Text section:
::::
Designated-initializers for Base Classes

Document #: P2287R0
Date: 2021-01-20
Project: Programming Language C++
Audience: LEWG
Reply-to: Barry Revzin

1 Introduction

[P0017R1] extended aggregates to allow an aggregate to have a base class. [P0329R4] gave us designated initializers, which allow for much more expressive and functional initialization of aggregates. However, the two do not mix: a designated initializer can currently only refer to a direct non-static data members. This means that if I have a type like:

struct A {
    int a;

struct B : A {
    int b;

While I can initialize an A like A{.a=1}, I cannot designated-initialize B. An attempt like B{{1}, .b=2} runs afoul of the rule that the initializers must either be all designated or none designated. But there is currently no way to designate the base class here.

Which means that my only options for initializing a B are to fall-back to regular aggregate initialization and write either B{{1}, 2} or B{1, 2}. Neither are especially satisfactory.

The goal of this paper is to extend designated initialization to include base classes.

2 Proposal

The tricky part here is: how do we name the A base class of B in the designated-initializer-list? While non-static data members have identifiers, base classes can be much more complicated. They can be qualified names, they can have template arguments, etc. We also do not actually have a way to name the A base class subobject of a B today — the only way to get there is via a cast. This means there’s no corresponding consistent syntax to choose along with the . that we already have.

Daveed Vandevoorde makes the suggestion that we can use : to introduce a class-or-decltype that names a base class (that is the grammar term we use when introducing a base class). This would allow the following initialization syntax:

B{:A={.a=1}, .b=2}

Using a : mimics the way we introduce base classes in class directions and is otherwise unambiguous with the rest of the designated-initializer syntax. It can also prepare the parser for the fact that a more complicated name might be coming.

This paper does not change any of the other existing designated-initialization rules: the initializers must still be all designated or none designated, and the designators must be in order. I’m simply extending the order being matched against with all the base classes. That is, while B{:A={.a=1}, .b=2} would be a valid way to initialize a B, B{.b=2, :A={.a=1}} is ill-formed (out of order), as is B{{.a=1}, .b=2} (some designated but not all).

This generalizes to more complex aggregates like:

template <typename T> struct C { T val; };
struct D : C<int>, C<char> { };

D{:C<int>={.val=1}, :C<char>={.val='x'}};

Which provides protection against D{'x', 1} which compiles fine today but probably isn’t what was desired.

2.1 Lookup of base classes

One other thing we need to consider is how we look up base classes exactly. With regular designated initializers, they’re just the names of direct members and there’s only one way to name them. Not much to talk about. But with base classes, we have an injected-class-name too, so we have to ask the question:

template <typename T> struct C { T val; };
struct D : C<int> { };

D{:C<int>{.val=0}}; // proposed okay, C<int> is a base class
D{:C{.val=1}};      // how about this?
::::
Source material:

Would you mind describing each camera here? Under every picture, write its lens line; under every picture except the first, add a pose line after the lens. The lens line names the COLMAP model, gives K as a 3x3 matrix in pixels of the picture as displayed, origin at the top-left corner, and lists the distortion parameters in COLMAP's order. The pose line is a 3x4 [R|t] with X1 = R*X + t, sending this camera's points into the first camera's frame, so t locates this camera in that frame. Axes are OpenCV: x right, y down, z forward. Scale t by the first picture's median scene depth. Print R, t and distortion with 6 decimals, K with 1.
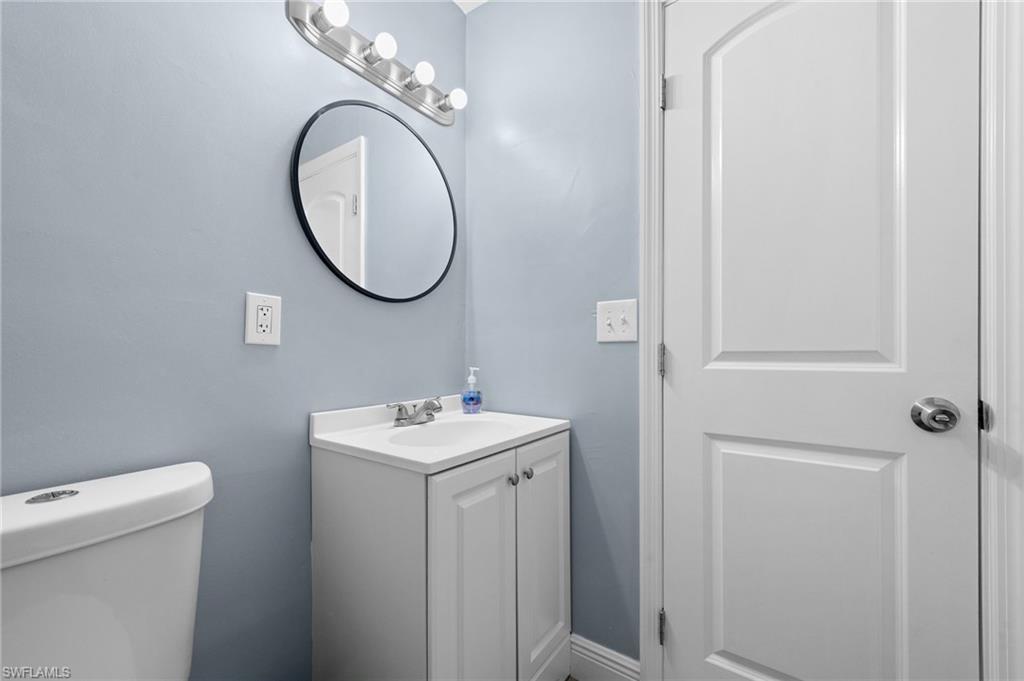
lens RADIAL K [[406.0, 0, 516.8], [0, 406.0, 346.4], [0, 0, 1]] dist [0.021578, -0.006723]
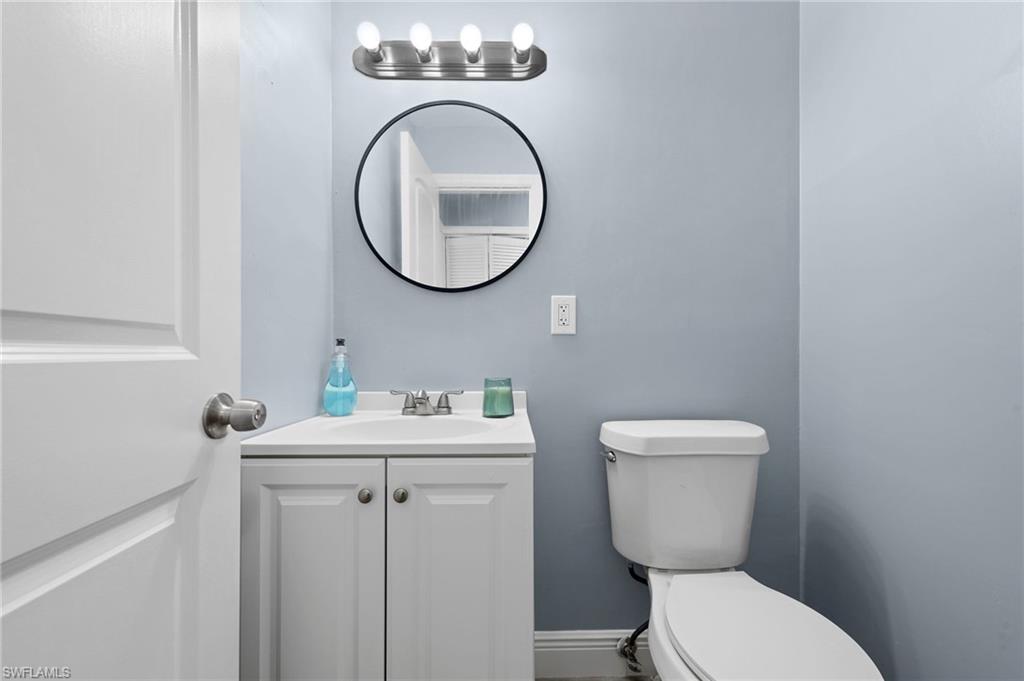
lens RADIAL K [[406.0, 0, 516.8], [0, 406.0, 346.4], [0, 0, 1]] dist [0.021578, -0.006723]
pose [[0.602003, 0.004713, -0.798480, 0.613990], [0.008434, 0.999889, 0.012260, 0.014143], [0.798449, -0.014115, 0.601897, 0.548795]]
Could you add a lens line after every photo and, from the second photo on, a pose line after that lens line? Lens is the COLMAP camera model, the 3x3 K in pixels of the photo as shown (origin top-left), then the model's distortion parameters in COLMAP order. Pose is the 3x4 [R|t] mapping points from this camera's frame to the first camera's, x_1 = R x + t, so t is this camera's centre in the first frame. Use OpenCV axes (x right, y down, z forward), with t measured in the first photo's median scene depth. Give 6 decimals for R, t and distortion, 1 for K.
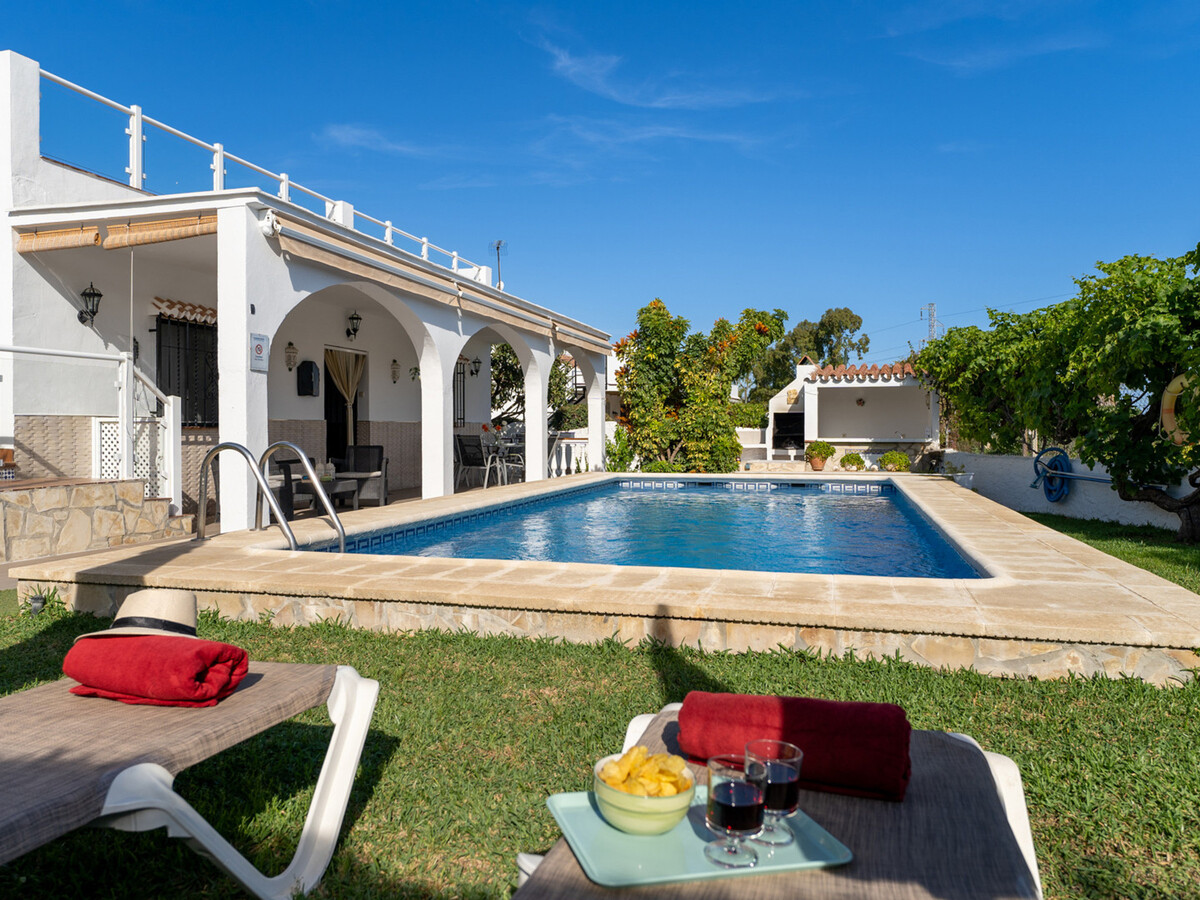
lens RADIAL K [[832.9, 0, 578.7], [0, 832.9, 440.3], [0, 0, 1]] dist [-0.024961, 0.007127]
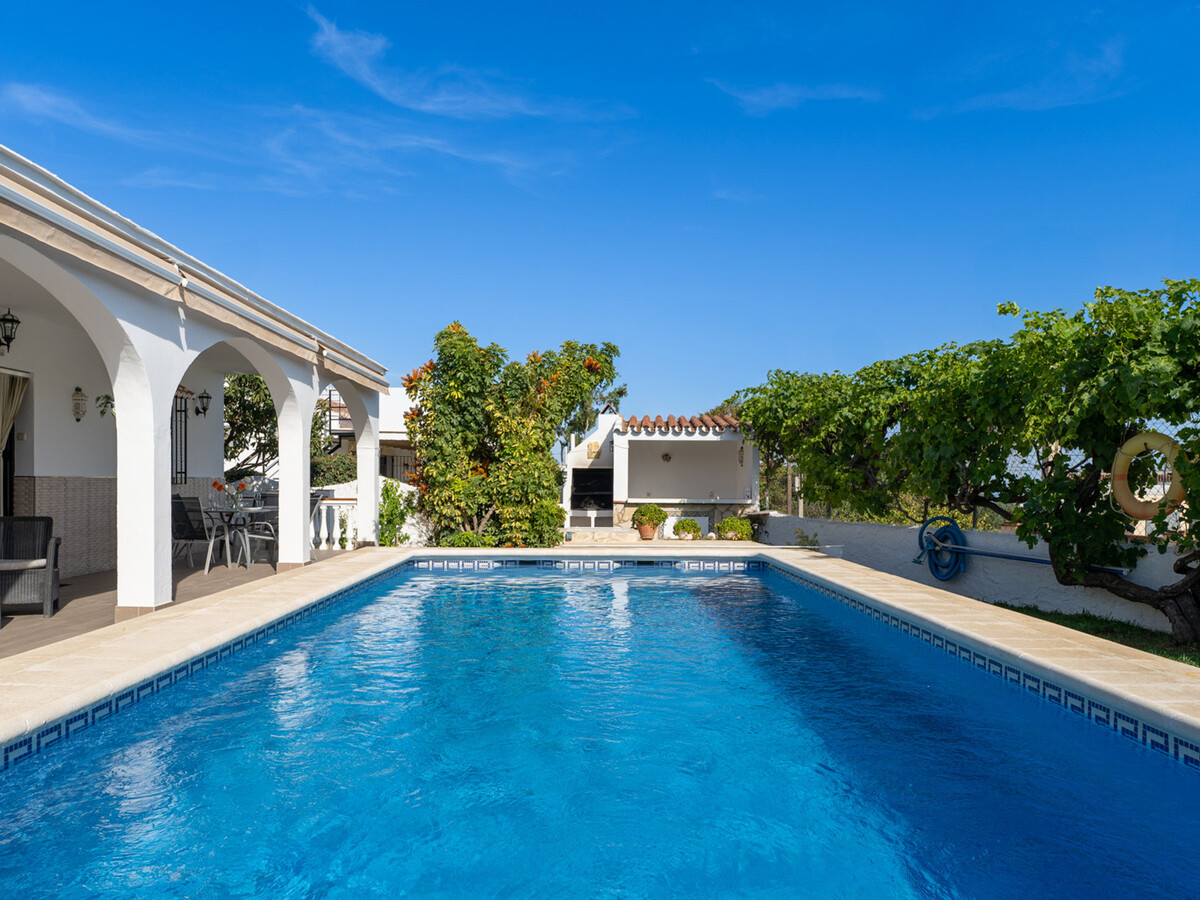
lens RADIAL K [[863.2, 0, 580.5], [0, 863.2, 500.8], [0, 0, 1]] dist [-0.001205, -0.009559]
pose [[0.955876, 0.000345, 0.293770, -0.035623], [-0.003239, 0.999951, 0.009365, -0.011893], [-0.293752, -0.009903, 0.955830, 0.214329]]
::::
Questions to answer:
1. Please copy the paper from the words "Using a : mimics" through the words "but not all).", replacing "ill-formed" with "invalid".
2. List the field labels in the paper's header block.

Answers to the exercise:
1.
Using a : mimics the way we introduce base classes in class directions and is otherwise unambiguous with the rest of the designated-initializer syntax. It can also prepare the parser for the fact that a more complicated name might be coming.

This paper does not change any of the other existing designated-initialization rules: the initializers must still be all designated or none designated, and the designators must be in order. I’m simply extending the order being matched against with all the base classes. That is, while B{:A={.a=1}, .b=2} would be a valid way to initialize a B, B{.b=2, :A={.a=1}} is invalid (out of order), as is B{{.a=1}, .b=2} (some designated but not all).

2. Document #, Date, Project, Audience, Reply-to